Task directions.
Among these records, which lines include "pull"? Copy them out.

Stored data entries
== Segment start ==
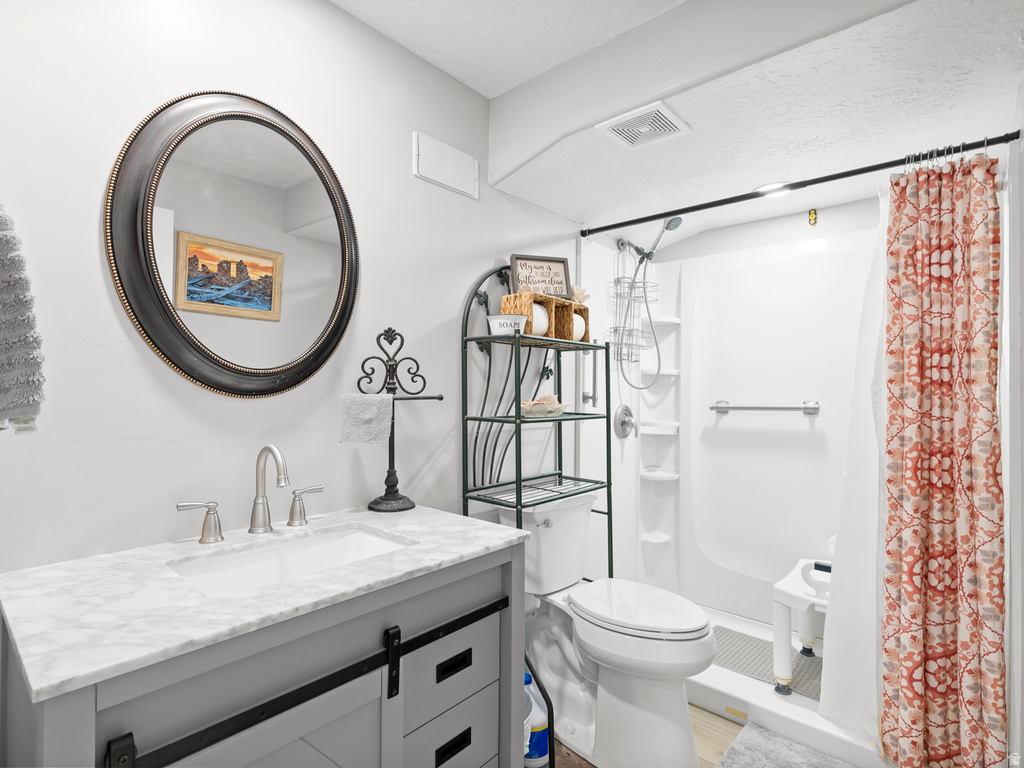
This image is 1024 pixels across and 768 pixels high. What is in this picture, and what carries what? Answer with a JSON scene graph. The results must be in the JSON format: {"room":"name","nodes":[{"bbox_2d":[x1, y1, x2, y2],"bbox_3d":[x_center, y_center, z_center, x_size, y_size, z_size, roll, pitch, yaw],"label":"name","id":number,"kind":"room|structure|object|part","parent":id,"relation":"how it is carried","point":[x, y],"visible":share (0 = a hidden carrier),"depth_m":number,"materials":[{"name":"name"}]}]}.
{"room":"bathroom","nodes":[
{"label":"bathroom","id":0,"kind":"room"},
{"bbox_2d":[0,0,584,575],"bbox_3d":[-0.332,0.041,1.833,0.110,2.518,3.426,0,-1,41],"label":"left wall","id":1,"kind":"structure","parent":0,"point":[104,310],"depth_m":1.30,"materials":[{"name":"white paint"}]},
{"bbox_2d":[0,202,45,433],"bbox_3d":[-0.881,-0.152,0.730,0.252,0.494,0.213,0,-1,41],"label":"towel","id":2,"kind":"object","parent":1,"relation":"attached to","point":[5,235],"visible":1,"depth_m":0.74,"materials":[{"name":"grey fabric"}]},
{"bbox_2d":[105,92,361,399],"bbox_3d":[-0.706,-0.377,1.311,0.039,0.841,0.640,0,-1,41],"label":"round mirror","id":3,"kind":"object","parent":1,"relation":"attached to","point":[249,373],"visible":0.99,"depth_m":1.27,"materials":[{"name":"black mirror"}]},
{"bbox_2d":[413,132,478,198],"bbox_3d":[-0.246,-0.842,1.836,0.015,0.162,0.312,0,-1,41],"label":"wall panel","id":4,"kind":"object","parent":1,"relation":"attached to","point":[442,177],"visible":0.99,"depth_m":1.82,"materials":[{"name":"white"}]},
{"bbox_2d":[579,130,1019,238],"bbox_3d":[0.940,-0.748,1.922,1.538,0.058,0.050,0,-1,41],"label":"shower curtain rod","id":5,"kind":"object","parent":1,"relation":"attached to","point":[641,220],"visible":0.96,"depth_m":1.75,"materials":[{"name":"black metal"}]},
{"bbox_2d":[821,189,889,748],"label":"shower liner","id":6,"kind":"object","parent":5,"relation":"hanging from","point":[846,687],"visible":0.49,"depth_m":1.67,"materials":[{"name":"white fabric"}]},
{"bbox_2d":[877,146,1005,767],"bbox_3d":[1.326,0.252,1.483,0.315,1.948,0.135,0,-1,41],"label":"shower curtain","id":7,"kind":"object","parent":5,"relation":"hanging from","point":[938,222],"visible":0.99,"depth_m":1.48,"materials":[{"name":"fabric"}]},
{"bbox_2d":[546,702,745,767],"bbox_3d":[0.239,1.329,1.022,1.916,0.060,3.722,0,-1,41],"label":"floor","id":8,"kind":"structure","parent":0,"point":[715,717],"depth_m":1.74,"materials":[{"name":"brown wood"}]},
{"bbox_2d":[0,543,528,767],"bbox_3d":[-0.489,0.849,1.107,0.586,0.884,0.970,0,-1,41],"label":"vanity cabinet","id":9,"kind":"object","parent":8,"relation":"on","point":[488,586],"visible":0.7,"depth_m":0.91,"materials":[{"name":"grey wood"}]},
{"bbox_2d":[0,502,530,699],"bbox_3d":[-0.507,0.401,1.137,0.626,0.029,1.004,0,-1,41],"label":"marble countertop","id":10,"kind":"structure","parent":9,"relation":"on","point":[463,551],"depth_m":0.88,"materials":[{"name":"white stone"}]},
{"bbox_2d":[178,444,322,544],"bbox_3d":[-0.642,0.273,1.222,0.160,0.234,0.360,0,-1,41],"label":"faucet","id":11,"kind":"object","parent":10,"relation":"on","point":[276,454],"visible":0.99,"depth_m":1.23,"materials":[{"name":"silver metal"}]},
{"bbox_2d":[168,523,415,596],"bbox_3d":[-0.489,0.486,1.101,0.349,0.139,0.524,0,-1,41],"label":"sink","id":12,"kind":"object","parent":10,"relation":"in","point":[323,547],"visible":0.45,"depth_m":1.21,"materials":[{"name":"white ceramic"}]},
{"bbox_2d":[356,325,444,512],"bbox_3d":[-0.378,0.105,1.550,0.153,0.588,0.293,0,-1,41],"label":"towel stand","id":13,"kind":"object","parent":10,"relation":"on","point":[389,472],"visible":0.95,"depth_m":1.54,"materials":[{"name":"black metal"}]},
{"bbox_2d":[339,392,393,443],"bbox_3d":[-0.444,0.104,1.438,0.142,0.149,0.084,0,-1,-9],"label":"hand towel","id":14,"kind":"object","parent":13,"relation":"hanging from","point":[389,409],"visible":0.97,"depth_m":1.43,"materials":[{"name":"grey fabric"}]},
{"bbox_3d":[-0.151,0.702,1.165,0.037,0.178,0.271,0,-1,41],"label":"drawer","id":15,"kind":"part","parent":9,"relation":"part of","materials":[{"name":"grey wood"}]},
{"bbox_3d":[-0.153,0.913,1.174,0.031,0.177,0.242,0,-1,41],"label":"drawer","id":16,"kind":"part","parent":9,"relation":"part of","materials":[{"name":"grey wood"}]},
{"bbox_3d":[-0.144,0.878,1.149,0.029,0.034,0.084,0,-1,41],"label":"drawer pull","id":17,"kind":"part","parent":9,"relation":"part of","materials":[{"name":"black metal"}]},
{"bbox_3d":[-0.142,0.682,1.158,0.030,0.030,0.084,0,-1,41],"label":"drawer pull","id":18,"kind":"part","parent":9,"relation":"part of","materials":[{"name":"black metal"}]},
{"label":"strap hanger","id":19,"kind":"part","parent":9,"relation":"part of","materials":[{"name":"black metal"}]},
{"bbox_2d":[460,264,608,763],"bbox_3d":[0.129,0.406,1.949,0.364,1.852,0.588,0,-1,41],"label":"metal shelf rack","id":20,"kind":"object","parent":8,"relation":"on","point":[520,491],"visible":0.71,"depth_m":1.93,"materials":[{"name":"black metal"}]},
{"bbox_2d":[487,313,527,336],"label":"soap container","id":21,"kind":"object","parent":20,"relation":"on","point":[501,321],"visible":0.91,"depth_m":1.79,"materials":[{"name":"white ceramic"}]},
{"bbox_2d":[519,394,565,417],"bbox_3d":[0.126,0.090,1.928,0.182,0.085,0.226,0,-1,41],"label":"seashell","id":22,"kind":"object","parent":20,"relation":"on","point":[524,407],"visible":0.93,"depth_m":1.88,"materials":[{"name":"beige"}]},
{"bbox_2d":[499,291,590,342],"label":"wicker basket","id":23,"kind":"object","parent":20,"relation":"on","point":[567,306],"visible":0.64,"depth_m":1.95,"materials":[{"name":"brown wicker"}]},
{"bbox_2d":[530,302,549,336],"bbox_3d":[0.076,-0.254,1.922,0.120,0.130,0.130,0,-1,41],"label":"toilet paper roll","id":24,"kind":"object","parent":23,"relation":"in","point":[539,330],"visible":0.45,"depth_m":1.89,"materials":[{"name":"white paper"}]},
{"bbox_2d":[510,253,571,299],"bbox_3d":[0.131,-0.451,2.063,0.263,0.207,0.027,0,-1,-17],"label":"framed sign","id":25,"kind":"object","parent":23,"relation":"on","point":[516,274],"visible":0.87,"depth_m":2.06,"materials":[{"name":"brown"}]},
{"bbox_2d":[571,312,585,341],"bbox_3d":[0.256,-0.244,2.083,0.122,0.119,0.128,0,-1,41],"label":"toilet paper roll","id":26,"kind":"object","parent":23,"relation":"in","point":[579,330],"visible":0.41,"depth_m":2.05,"materials":[{"name":"white paper"}]},
{"bbox_2d":[570,284,589,304],"bbox_3d":[0.293,-0.405,2.176,0.105,0.102,0.140,0,-1,41],"label":"seashell","id":27,"kind":"object","parent":23,"relation":"on","point":[581,295],"visible":0.63,"depth_m":2.16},
{"bbox_2d":[523,673,549,767],"bbox_3d":[0.071,1.163,1.652,0.130,0.274,0.120,0,-1,41],"label":"cleaner bottle","id":28,"kind":"object","parent":8,"relation":"on","point":[537,734],"visible":0.53,"depth_m":1.61,"materials":[{"name":"plastic"}]},
{"bbox_2d":[501,489,714,767],"bbox_3d":[0.350,0.893,1.795,0.823,0.838,0.479,0,-1,41],"label":"toilet","id":29,"kind":"object","parent":8,"relation":"on","point":[649,704],"visible":0.9,"depth_m":1.67,"materials":[{"name":"white ceramic"}]},
{"bbox_3d":[0.448,0.825,1.807,0.529,0.050,0.394,0,-1,41],"label":"toilet lid","id":30,"kind":"part","parent":29,"relation":"part of","materials":[{"name":"white plastic"}]},
{"bbox_2d":[715,722,856,767],"bbox_3d":[0.987,1.294,1.413,0.678,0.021,0.526,0,-1,41],"label":"bath mat","id":31,"kind":"object","parent":8,"relation":"on","point":[774,741],"visible":1,"depth_m":1.65,"materials":[{"name":"grey carpet"}]},
{"bbox_2d":[684,602,890,767],"bbox_3d":[1.106,1.267,2.146,1.486,0.101,0.833,0,-1,41],"label":"shower pan","id":32,"kind":"object","parent":8,"relation":"on","point":[740,695],"visible":0.36,"depth_m":1.83,"materials":[{"name":"white plastic"}]},
{"bbox_2d":[709,626,821,699],"bbox_3d":[1.230,1.267,2.131,0.762,0.005,0.443,0,-1,41],"label":"shower mat","id":33,"kind":"object","parent":32,"relation":"on","point":[743,640],"visible":0.54,"depth_m":2.16,"materials":[{"name":"grey rubber"}]},
{"bbox_2d":[771,554,831,696],"bbox_3d":[1.385,1.022,2.012,0.412,0.528,0.472,0,-1,41],"label":"shower stool","id":34,"kind":"object","parent":32,"relation":"on","point":[779,620],"visible":0.53,"depth_m":1.98,"materials":[{"name":"white plastic"}]},
{"bbox_2d":[347,0,1022,240],"bbox_3d":[0.961,-0.955,1.986,1.678,0.235,1.401,0,-1,41],"label":"ceiling","id":35,"kind":"structure","parent":0,"point":[562,211],"depth_m":1.63,"materials":[{"name":"white paint"}]},
{"bbox_2d":[595,101,691,149],"bbox_3d":[0.456,-0.889,1.645,0.243,0.013,0.236,0,-1,41],"label":"ceiling vent","id":36,"kind":"object","parent":35,"relation":"attached to","point":[615,128],"visible":0.99,"depth_m":1.63,"materials":[{"name":"white"}]},
{"bbox_2d":[755,182,791,198],"bbox_3d":[1.214,-0.898,2.196,0.180,0.008,0.182,0,-1,41],"label":"recessed light","id":37,"kind":"object","parent":35,"relation":"in","point":[764,188],"visible":0.54,"depth_m":2.19,"materials":[{"name":"white"}]},
{"bbox_2d":[580,196,882,624],"bbox_3d":[1.254,0.226,2.254,1.680,2.154,0.815,0,-1,41],"label":"shower wall","id":38,"kind":"structure","parent":0,"point":[681,384],"depth_m":2.46,"materials":[{"name":"white plastic"}]},
{"bbox_2d":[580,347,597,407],"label":"grab bar","id":39,"kind":"object","parent":38,"relation":"attached to","point":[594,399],"visible":0.85,"depth_m":2.49,"materials":[{"name":"silver metal"}]},
{"bbox_2d":[613,404,635,438],"bbox_3d":[0.650,0.211,2.658,0.068,0.187,0.183,0,-1,41],"label":"shower valve","id":40,"kind":"object","parent":38,"relation":"attached to","point":[624,422],"visible":0.98,"depth_m":2.64,"materials":[{"name":"silver metal"}]},
{"bbox_2d":[609,214,686,384],"bbox_3d":[0.753,-0.436,2.577,0.335,0.933,0.267,0,-1,41],"label":"shower head","id":41,"kind":"object","parent":38,"relation":"attached to","point":[666,226],"visible":0.98,"depth_m":2.58},
{"bbox_2d":[606,246,656,371],"bbox_3d":[0.663,-0.426,2.642,0.133,0.703,0.304,0,-1,41],"label":"shower caddy","id":42,"kind":"object","parent":41,"relation":"hanging from","point":[615,330],"visible":0.75,"depth_m":2.64,"materials":[{"name":"silver metal"}]},
{"bbox_2d":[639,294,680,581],"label":"corner shelf","id":43,"kind":"object","parent":38,"relation":"attached to","point":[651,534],"visible":0.8,"depth_m":2.87,"materials":[{"name":"white plastic"}]},
{"bbox_2d":[709,400,820,415],"bbox_3d":[1.314,0.125,2.512,0.552,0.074,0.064,0,-1,41],"label":"grab bar","id":44,"kind":"object","parent":38,"relation":"attached to","point":[738,407],"visible":0.98,"depth_m":2.45,"materials":[{"name":"silver metal"}]},
{"bbox_2d":[808,208,817,225],"bbox_3d":[1.503,-0.835,2.368,0.037,0.085,0.023,0,-1,41],"label":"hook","id":45,"kind":"object","parent":38,"relation":"attached to","point":[815,214],"visible":0.98,"depth_m":2.36,"materials":[{"name":"gold metal"}]},
{"bbox_2d":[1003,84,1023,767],"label":"right wall","id":46,"kind":"structure","parent":0,"point":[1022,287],"depth_m":1.33,"materials":[{"name":"white paint"}]}
]}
== Segment end ==
Task solution.
{"bbox_3d":[-0.144,0.878,1.149,0.029,0.034,0.084,0,-1,41],"label":"drawer pull","id":17,"kind":"part","parent":9,"relation":"part of","materials":[{"name":"black metal"}]},
{"bbox_3d":[-0.142,0.682,1.158,0.030,0.030,0.084,0,-1,41],"label":"drawer pull","id":18,"kind":"part","parent":9,"relation":"part of","materials":[{"name":"black metal"}]},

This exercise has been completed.